The battery energy storage insurance market will be affected by the Moss Landing fire and, according to a specialist broker, will probably lead to certain components being blacklisted by insurers. Some chemistries will face closer scrutiny.
Dr Tom Harries, partner at Nardac insurance, told BEST in an interview specialist battery energy storage system insurers already understand the risks of fire and factor that in to pricing. “Unfortunately for the insurers that insured Moss Landing, they’re going to get hit hard, but they would have known the risk doing it in the first place and they would have been paid more for insuring this,” he said.
Nardac is an energy and infrastructure reinsurance broker and managing general agency. It operates internationally.
He said insurers are always on the look-out for bad suppliers. “You know, whose equipment is defective, whose equipment fails, catches fire, whatever. And until this date, there have not been any clear examples of suppliers that are bad. There are new suppliers who are unproven. There are ways around that.”
He said if cells are defective and turn out to be the cause of the fire, insurers will be paying very close attention to any batteries in future that use those cells. “It doesn’t make them uninsurable, it just means you’re on the watch list, so to speak.”

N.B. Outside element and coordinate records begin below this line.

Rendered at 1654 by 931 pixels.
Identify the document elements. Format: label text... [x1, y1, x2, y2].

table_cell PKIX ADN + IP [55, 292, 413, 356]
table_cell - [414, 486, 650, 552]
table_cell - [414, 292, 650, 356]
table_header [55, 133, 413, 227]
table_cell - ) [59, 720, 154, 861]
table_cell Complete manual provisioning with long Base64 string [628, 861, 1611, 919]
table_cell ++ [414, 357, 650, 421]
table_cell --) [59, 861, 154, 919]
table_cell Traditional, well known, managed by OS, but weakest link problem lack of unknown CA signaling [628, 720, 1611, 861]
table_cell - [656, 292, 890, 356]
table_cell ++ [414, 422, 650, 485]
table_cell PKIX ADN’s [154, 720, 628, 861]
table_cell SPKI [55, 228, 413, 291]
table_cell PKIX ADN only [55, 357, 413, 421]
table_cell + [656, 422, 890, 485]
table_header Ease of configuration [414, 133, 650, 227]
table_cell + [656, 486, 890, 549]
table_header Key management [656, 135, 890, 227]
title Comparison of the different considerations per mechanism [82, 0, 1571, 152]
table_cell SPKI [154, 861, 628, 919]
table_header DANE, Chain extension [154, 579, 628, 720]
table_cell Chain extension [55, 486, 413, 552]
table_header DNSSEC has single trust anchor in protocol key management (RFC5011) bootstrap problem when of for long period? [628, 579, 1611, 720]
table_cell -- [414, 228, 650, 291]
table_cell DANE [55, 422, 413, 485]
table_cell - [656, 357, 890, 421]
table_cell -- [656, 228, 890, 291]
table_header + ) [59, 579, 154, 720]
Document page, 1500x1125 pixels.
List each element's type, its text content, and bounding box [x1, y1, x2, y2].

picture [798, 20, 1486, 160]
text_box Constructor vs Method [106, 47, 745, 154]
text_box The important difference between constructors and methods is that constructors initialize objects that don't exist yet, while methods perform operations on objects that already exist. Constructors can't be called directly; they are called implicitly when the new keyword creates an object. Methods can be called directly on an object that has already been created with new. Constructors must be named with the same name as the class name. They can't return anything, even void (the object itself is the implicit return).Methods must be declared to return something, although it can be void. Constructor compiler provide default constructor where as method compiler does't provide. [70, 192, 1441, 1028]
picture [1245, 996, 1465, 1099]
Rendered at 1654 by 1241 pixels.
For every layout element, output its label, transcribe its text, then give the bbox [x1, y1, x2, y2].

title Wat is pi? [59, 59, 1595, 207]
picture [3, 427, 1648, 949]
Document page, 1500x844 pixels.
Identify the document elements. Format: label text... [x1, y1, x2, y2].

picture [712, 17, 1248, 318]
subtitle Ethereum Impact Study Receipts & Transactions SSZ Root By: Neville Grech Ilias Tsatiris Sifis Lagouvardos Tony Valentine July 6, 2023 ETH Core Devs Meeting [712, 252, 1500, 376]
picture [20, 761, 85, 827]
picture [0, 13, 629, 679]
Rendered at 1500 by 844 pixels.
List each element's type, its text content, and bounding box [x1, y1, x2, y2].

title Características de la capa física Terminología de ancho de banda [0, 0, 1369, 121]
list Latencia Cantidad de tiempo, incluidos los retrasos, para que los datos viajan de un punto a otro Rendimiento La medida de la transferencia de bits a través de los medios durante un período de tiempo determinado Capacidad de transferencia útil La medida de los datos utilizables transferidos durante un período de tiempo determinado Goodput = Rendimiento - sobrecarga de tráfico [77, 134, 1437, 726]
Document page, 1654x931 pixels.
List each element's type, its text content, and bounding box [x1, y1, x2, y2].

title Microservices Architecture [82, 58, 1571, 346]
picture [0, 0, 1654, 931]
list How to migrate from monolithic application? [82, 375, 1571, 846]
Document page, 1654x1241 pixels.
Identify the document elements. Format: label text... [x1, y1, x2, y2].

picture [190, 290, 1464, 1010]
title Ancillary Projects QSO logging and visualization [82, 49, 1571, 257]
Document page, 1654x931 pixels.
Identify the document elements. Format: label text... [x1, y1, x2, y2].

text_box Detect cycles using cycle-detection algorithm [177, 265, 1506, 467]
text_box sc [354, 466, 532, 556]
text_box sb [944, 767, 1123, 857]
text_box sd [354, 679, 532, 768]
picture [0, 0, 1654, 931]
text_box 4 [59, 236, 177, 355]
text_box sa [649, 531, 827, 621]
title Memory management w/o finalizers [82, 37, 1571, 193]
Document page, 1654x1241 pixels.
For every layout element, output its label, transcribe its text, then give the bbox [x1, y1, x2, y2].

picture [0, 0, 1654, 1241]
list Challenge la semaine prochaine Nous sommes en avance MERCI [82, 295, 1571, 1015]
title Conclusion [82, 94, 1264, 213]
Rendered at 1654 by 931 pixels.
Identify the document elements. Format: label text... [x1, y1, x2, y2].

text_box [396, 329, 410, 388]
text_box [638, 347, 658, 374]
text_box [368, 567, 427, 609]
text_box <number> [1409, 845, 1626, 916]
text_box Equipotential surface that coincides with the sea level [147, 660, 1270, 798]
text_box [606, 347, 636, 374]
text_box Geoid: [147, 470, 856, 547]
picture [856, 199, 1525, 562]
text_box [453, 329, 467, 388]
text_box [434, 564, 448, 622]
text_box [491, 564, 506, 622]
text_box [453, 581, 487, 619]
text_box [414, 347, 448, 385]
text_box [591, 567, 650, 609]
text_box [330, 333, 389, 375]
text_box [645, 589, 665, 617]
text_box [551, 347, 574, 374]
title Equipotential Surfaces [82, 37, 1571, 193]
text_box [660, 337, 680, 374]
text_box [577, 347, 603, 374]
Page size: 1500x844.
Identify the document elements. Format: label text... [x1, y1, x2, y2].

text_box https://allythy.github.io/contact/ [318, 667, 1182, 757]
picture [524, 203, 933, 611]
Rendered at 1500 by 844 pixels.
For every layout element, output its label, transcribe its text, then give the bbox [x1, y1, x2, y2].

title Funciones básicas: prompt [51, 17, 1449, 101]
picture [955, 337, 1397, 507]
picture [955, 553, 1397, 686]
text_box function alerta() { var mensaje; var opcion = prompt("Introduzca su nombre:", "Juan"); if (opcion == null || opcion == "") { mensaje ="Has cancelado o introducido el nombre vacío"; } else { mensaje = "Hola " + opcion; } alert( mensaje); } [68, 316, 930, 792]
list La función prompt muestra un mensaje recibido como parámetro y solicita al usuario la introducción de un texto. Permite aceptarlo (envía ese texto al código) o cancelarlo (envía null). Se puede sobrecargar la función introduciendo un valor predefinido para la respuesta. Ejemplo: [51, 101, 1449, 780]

The EPRI database lists the battery module as coming from LGES. The cause of the fire has not yet been disclosed by investigators.
Harries said that as NMC batteries have a lower temperature threshold for thermal runaway than LFP, insurers have always preferred LFP since it became popular. “It just means that for NMC projects going forward, insurers will probably be scrutinising them even more closely, making sure the spacing is adequate between batteries. And adequate means generally three metres between twins of batteries.”
He said because there is no definitive engineering standard, many suppliers tell clients their BESS can be closer than three metres to maximise revenue. “But it’s important for the developers themselves to realise – and the engineers – that there’s an insurance requirement, which just goes on top of these engineering requirements.”
Harries believes a knock-on of the latest fire is that US counties will put a moratorium on planning consents for new BESS projects. “I definitely expect there to be some sort of implication or effect on planning.”